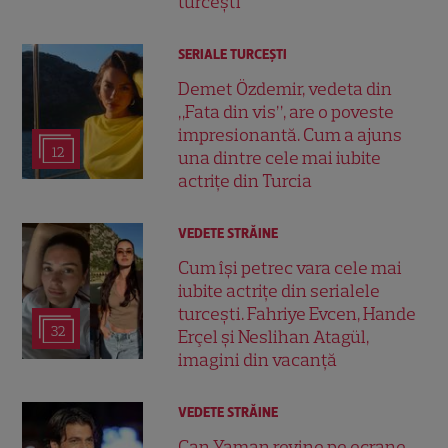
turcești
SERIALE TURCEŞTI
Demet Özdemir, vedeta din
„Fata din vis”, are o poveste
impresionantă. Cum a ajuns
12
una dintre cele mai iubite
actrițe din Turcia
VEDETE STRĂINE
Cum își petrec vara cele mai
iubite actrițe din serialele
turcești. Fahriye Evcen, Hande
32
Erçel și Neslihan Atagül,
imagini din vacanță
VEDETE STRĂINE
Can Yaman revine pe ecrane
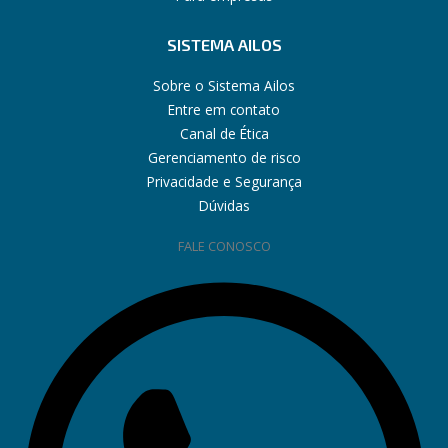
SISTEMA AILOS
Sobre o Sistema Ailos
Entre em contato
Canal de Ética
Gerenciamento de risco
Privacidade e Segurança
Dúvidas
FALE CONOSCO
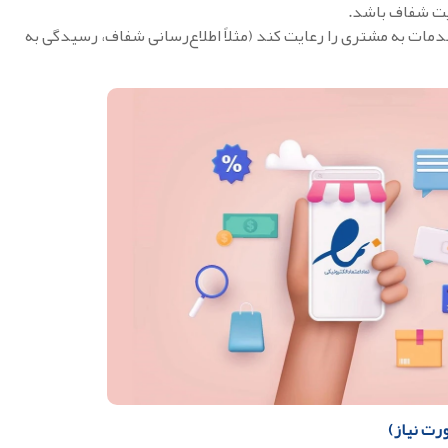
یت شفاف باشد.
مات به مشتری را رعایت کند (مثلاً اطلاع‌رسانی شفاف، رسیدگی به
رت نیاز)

To do => Each line from the one containing "turcești. Fahriye Evcen, Hande" through the last line of the listing must be copied exactly, and the pictures must not be.

Worked solution =>
turcești. Fahriye Evcen, Hande
32
Erçel și Neslihan Atagül,
imagini din vacanță
VEDETE STRĂINE
Can Yaman revine pe ecrane
SISTEMA AILOS
Sobre o Sistema Ailos
Entre em contato
Canal de Ética
Gerenciamento de risco
Privacidade e Segurança
Dúvidas
FALE CONOSCO
یت شفاف باشد.
مات به مشتری را رعایت کند (مثلاً اطلاع‌رسانی شفاف، رسیدگی به
رت نیاز)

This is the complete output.